2.3 Subcellular fractionation
Nuclear and cytosolic fractions were prepared as previously described (29). Briefly, Flag-HK2 or vector was transfected into MCF-7 cells with Lipofectamine2000 reagent (Invitrogen). 48 h later, cells were collected and suspended in 300 μl Buffer A (10 mM HEPES, 10 mM KCL, 0.1 mM EDTA,0.1 mM EGTA, 0.15% NP-40, protease inhibitors), shaken by hand, and placed on ice for 10 min, 13000 rpm at 4°C for 30 seconds, and the supernatant is the cytoplasm. Then, the precipitate was suspended with 700 μl Buffer A, left for 3min, 13000 rpm for 30 seconds at 4°C to clean the nuclear components. Repeat the above steps 2 times to wash the remaining pulp components from the core. Discard the supernatant and add 70 μl CST lysis, 25% ultrasonic for 6 times, centrifuged at 13000 rpm for 20 min at 4°C. The supernatant is the nuclear component.
2.4 Quantitative PCR
Quantitative PCR analyses were performed as described previously (30). Total RNA was extracted from cells using TRIzol reagent and reverse transcribed with Maxima Reverse Transcriptase according to the manufacturer’s instructions. Quantitative PCR analysis was carried out using a 7500 Real-Time PCR system (Applied Biosystems) with an SYBR Premix ExTaq kit (Bimake). The relative expression was determined using the ΔΔCT method of normalization. The following primers were used for quantitative PCR, Human CD274 forward: 5’-CTGCACTTTTAGGAGATTAGATC-3’; Human CD274 reverse: 5’-CTACACCAAGGCATAATAAGATG-3’; Human β-actin forward: 5’-TGGCACCCAGCACAATGAA-3’; Human β-actin reverse: 5’-CTAAGTCATAGTCCGCCTAGAAGCA-3’.
2.5 Western blot analysis
Total proteins were extracted with CST lysis buffer containing protease and phosphatase inhibitors. The protein concentration was determined using a Bradford reagent kit (Thermo Fisher Scientific), and proteins were separated by SDS-PAGE and transferred to PVDF membranes. Membranes were blocked with 5% milk for 1 hour and then incubated with primary antibody at 4°C overnight. Membranes were washed with Tris-buffered saline containing Tween-20, incubated with secondary antibodies, and developed with an enhanced chemiluminescence kit.
2.6 Flow cytometry analysis
Flow cytometry analysis was performed as described previously (31). Cells were fixed with 4% paraformaldehyde for 15 minutes at room temperature and then were washed with PBS. An anti-PD-L1 antibody was added to the cells for 1 hour at room temperature. The cells were washed with PBS three times. A fluorescence antibody was added to the cells for 30 minutes at room temperature. After incubation, the cells were washed with PBS and detected by a Beckman cytometer.

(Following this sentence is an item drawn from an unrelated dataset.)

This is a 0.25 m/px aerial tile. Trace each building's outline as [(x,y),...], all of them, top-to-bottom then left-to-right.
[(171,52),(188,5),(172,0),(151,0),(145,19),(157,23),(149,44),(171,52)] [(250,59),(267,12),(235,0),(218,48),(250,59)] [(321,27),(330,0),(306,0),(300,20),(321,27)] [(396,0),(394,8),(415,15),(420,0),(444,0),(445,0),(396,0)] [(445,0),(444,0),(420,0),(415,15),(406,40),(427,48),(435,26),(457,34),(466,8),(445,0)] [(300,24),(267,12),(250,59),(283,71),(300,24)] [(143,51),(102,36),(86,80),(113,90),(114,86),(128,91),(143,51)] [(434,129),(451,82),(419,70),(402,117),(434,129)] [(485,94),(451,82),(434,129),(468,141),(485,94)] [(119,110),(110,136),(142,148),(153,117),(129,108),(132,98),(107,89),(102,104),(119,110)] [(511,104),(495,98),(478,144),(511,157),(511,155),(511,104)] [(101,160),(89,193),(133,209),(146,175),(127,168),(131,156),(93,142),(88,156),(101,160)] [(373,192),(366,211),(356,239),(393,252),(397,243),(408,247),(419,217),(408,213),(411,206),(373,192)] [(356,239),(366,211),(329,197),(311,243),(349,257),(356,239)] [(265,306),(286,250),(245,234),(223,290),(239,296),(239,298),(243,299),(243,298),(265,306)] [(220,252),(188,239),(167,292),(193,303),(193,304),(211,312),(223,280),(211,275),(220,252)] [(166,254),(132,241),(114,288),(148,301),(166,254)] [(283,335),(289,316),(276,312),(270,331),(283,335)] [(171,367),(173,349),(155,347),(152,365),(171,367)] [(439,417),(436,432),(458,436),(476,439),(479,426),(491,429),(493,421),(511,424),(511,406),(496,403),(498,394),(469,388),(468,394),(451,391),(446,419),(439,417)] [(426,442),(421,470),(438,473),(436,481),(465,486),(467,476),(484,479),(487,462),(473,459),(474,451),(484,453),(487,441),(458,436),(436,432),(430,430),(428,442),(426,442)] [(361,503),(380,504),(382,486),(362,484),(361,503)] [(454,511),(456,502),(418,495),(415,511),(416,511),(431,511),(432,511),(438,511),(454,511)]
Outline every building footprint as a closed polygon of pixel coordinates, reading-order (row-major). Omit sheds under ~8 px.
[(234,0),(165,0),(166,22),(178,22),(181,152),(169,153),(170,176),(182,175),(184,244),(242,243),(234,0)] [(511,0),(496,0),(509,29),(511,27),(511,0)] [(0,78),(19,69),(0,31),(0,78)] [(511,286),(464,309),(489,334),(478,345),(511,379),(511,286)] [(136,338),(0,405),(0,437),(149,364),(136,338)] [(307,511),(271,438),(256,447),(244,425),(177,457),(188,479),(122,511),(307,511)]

2.7 Immunoprecipitation analysis
Immunoprecipitation analysis using antibodies as described previously (32). Briefly, cells were collected and lysed in CST lysis buffer (20 mM Tris-HCl [pH7.5], 150 mM NaCl, 1 mM Na2EDTA.2H2O, 1 mM EGTA, 1% TritonX-100 and 2.5 mM Na4P2O7) containing protease inhibitor cocktail (Bimake) and phosphatase inhibitor cocktails (Bimake). For coimmunoprecipitation, the cell lysate supernatant was mixed with indicated antibodies overnight at 4°C and incubated with 30 μl protein A/G agarose beads for 3 hours at 4°C on a rocking platform and then washed the beads 3 times with NETN buffer (20 mM Tris-HCl [pH8.0], 100 mM NaCl, 1 mM EDTA, 0.5% NP-40) and boiled with 50 μl of 2×SDS loading buffer for 10 min. Finally, the obtained proteins were subject to Western blotting.
2.8 Lentiviral generation and infection
Lentiviral constructs expression shControl and shHK2 were co-transfected into HEK293T cells with package plasmids with PEI (Invitrogen) as described previously (33). Lentivirus was collected 72 hours after transfection and was filtered by a 0.45 μm filter membrane. The filter lentivirus was infected with MCF-7 using 10 μg/ml polybrene. Screening stable expression cells by Blasticidin.
2.9 Patients and tissue samples
We retrospectively collected 220 human breast carcinoma specimens from Shandong Second Provincial General Hospital (Jinan, China), and obtained clinical data by reviewing the patients’ medical histories.
2.10 Ethics statement
The studies involving human breast cancer specimens and the database were approved by the institutional research ethics committee of the Oncology Department, Shandong Second Provincial General Hospital. All patients involved in the study were conducted strictly with the national ethical policy. Informed consent was obtained from all the patients whose tissue samples were allowed to be used for scientific research, and patient privacy was protected.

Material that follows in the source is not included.